The removal of the single stalk into its own group in the
second and third case causes the probabilities of a 2 and a
3 to be different from the probabilities of the first count.

In the coin oracle, each coin is the equivalent of one of the counts of the stalks because each coin determines a 2 or a 3 when it is tossed. However, each coin has an equal probability of returning a 2 or a 3. That is not the case with the stalk oracle. For the second and third count of the stalks, each count has equal probability of returning a 2 or a 3, but the first count provides a higher probability of returning a 3 than a 2. Hence, the ultimate probabilities for the stalk oracle are different than they are for the coin oracle.

The stalk oracle could be modified to provide the same
probability distribution as the coin oracle by removing
the 49^{th} stalk along with the 50^{th}
stalk and simply not
using it at all. Then, if the procedure for the second
count and the third count were used for the first count
as well, the probability of a 3 and a 2 would be identical
in the first count. This is the case for the coin oracle,
all the coins being equal.

The coin oracle could be modified to emulate the stalk oracle. Take two of the coins and toss them. If both yin sides (the side with the inscription) are up, choose a 2. Otherwise choose a 3. This would provide the first value for the sum. Notice that with two coins tossed, the following outcomes are possible:

yin yin

yin yang

yang yin

yang yang

There are three cases where at least one yang side is up and only one case in which both sides are yin. Therefore, the probabilities of yin (2) and yang (3) values are:

yang (3) has probability 3 in 4 = 0.75

yin (2) has probability 1 in 4 = 0.25

These are the same as for the first count of the stalk oracle. Therefore, we could use this first toss of two coins to determine the first value for the line. Then, the two coins could be tossed again, and each side of each coin would determine one of the other two values for the line. When tossing a single coin to determine a 2 or a 3, there is an equal chance for each of the values. Therefore, tossing two fair coins for the second and third values carries the same probabilities as the second and third count of the stalk oracle.

These modifications to the oracles are pure speculation by me, and are intended only to illuminate the underlying mathematics. I am not suggesting that we contradict ancient tradition by modifying the oracles.

So, using the newly calculated probabilities for the stalk oracle, let's look at some interesting hexagrams and their probabilities.

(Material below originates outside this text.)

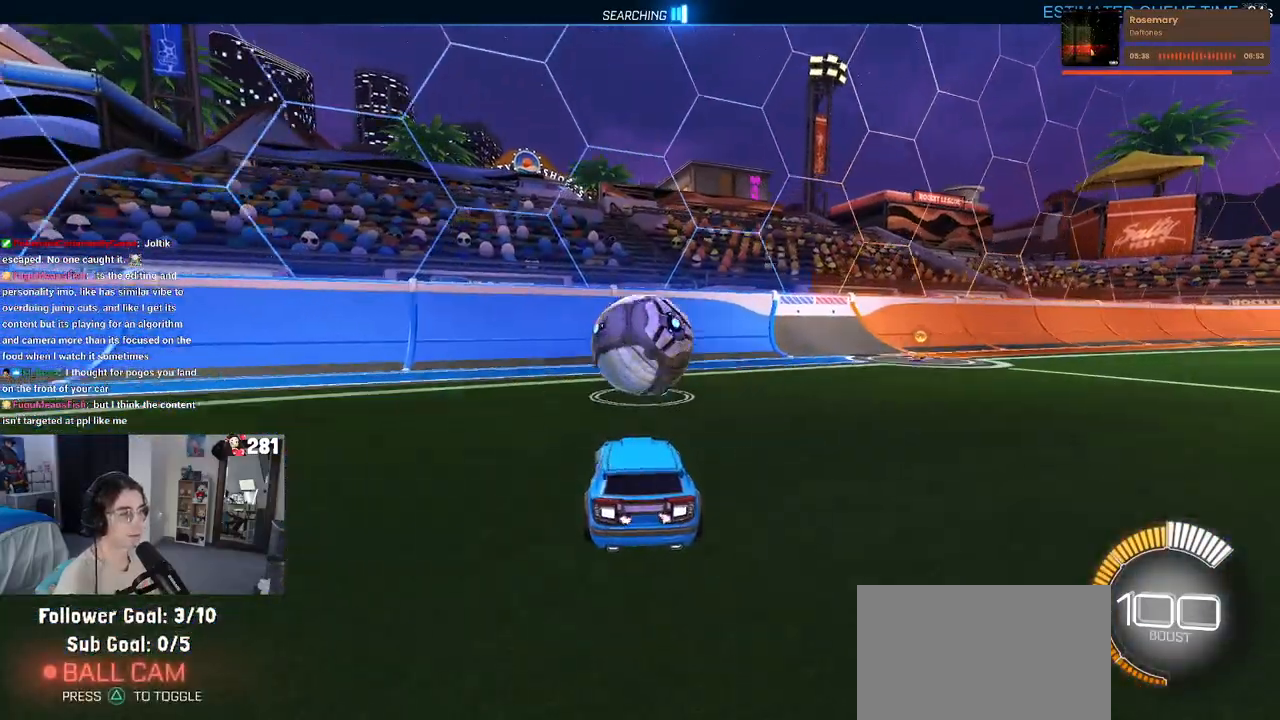
{"buttons": [], "left_stick": "center", "right_stick": "center", "events": [[83, "left_stick", "center"]]}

In our discussion of the coin oracle we calculated the probability of drawing any single hexagram with all static lines and compared that with the probability of drawing the same hexagram with some moving lines. We can now duplicate that calculation for the stalk oracle. As you recall, we begin by calculating the probability of drawing any specific hexagram regardless of whether or not any of the lines move.

A problem appears to arise now because the probabilities of the individual types of lines are no long equal as shown in the following chart:

8 (static yin line) 0.4375

7 (static yang line) 0.3125

9 (moving yang line) 0.1875

6 (moving yin line) 0.0625

However, you will notice that if you add up the probabilities of drawing any type of yin line (moving or static) they add up to 0.5. The same is true for the yang lines:

0.4375 + 0.0625 = 0.5

0.3125 + 0.1875 = 0.5

Therefore, the probability of drawing a yin or a yang of any type (moving or static) is still equal, as it was in the coin oracle. Hence, we can conclude that the drawing of any specific hexagram regardless of the movement of the line is still 1/64, or 0.015625.

We can then calculate the probability of drawing that hexagram with all the lines static. However, the result here must be different than it is for the coin oracle because the relative probability of drawing a static yin line is different from the probability of drawing a static yang line. So, for example, to calculate the probability of drawing the Creative:

with no moving lines we must multiply together six times the probability of drawing a single static yang line:

0.3125 x 0.3125 x 0.3125 x 0.3125 x 0.3125 x 0.3125 = 0.0009313225746155

This differs from the probability of drawing a static Receptive hexagram:

which must use the probability of drawing a single static yin line:

0.4375 x 0.4375 x 0.4375 x 0.4375 x 0.4375 x 0.4375 = 0.00701242685318

Hence, you can see that the probability of drawing the Creative hexagram with at least one moving line is just the probability of drawing the hexagram regardless of the motion of the lines minus the probability of drawing that same hexagram with all the lines static.

0.015625 - 0.0009313225746155 = 0.01469367742539

Similarly, the probability of drawing the Receptive with at least one moving line is:

0.015625 - 0.00701242685318 = 0.00861257314682

As you can see, these are slightly different results. In the case of the coin oracle, these two probabilities were identical.

Further calculations are left up to the reader. Perhaps some more interesting comparisons can be made between the two oracles.